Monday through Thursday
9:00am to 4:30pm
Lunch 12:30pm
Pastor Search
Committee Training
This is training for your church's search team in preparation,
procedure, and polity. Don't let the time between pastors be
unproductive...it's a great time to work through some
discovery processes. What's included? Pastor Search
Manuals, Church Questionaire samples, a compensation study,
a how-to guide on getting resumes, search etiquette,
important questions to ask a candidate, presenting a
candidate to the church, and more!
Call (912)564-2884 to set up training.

- - -

### TASK INSTRUCTIONS
For each record above, write it out again exactly.

### ANSWER SPACE
Monday through Thursday
9:00am to 4:30pm
Lunch 12:30pm
Pastor Search
Committee Training
This is training for your church's search team in preparation,
procedure, and polity. Don't let the time between pastors be
unproductive...it's a great time to work through some
discovery processes. What's included? Pastor Search
Manuals, Church Questionaire samples, a compensation study,
a how-to guide on getting resumes, search etiquette,
important questions to ask a candidate, presenting a
candidate to the church, and more!
Call (912)564-2884 to set up training.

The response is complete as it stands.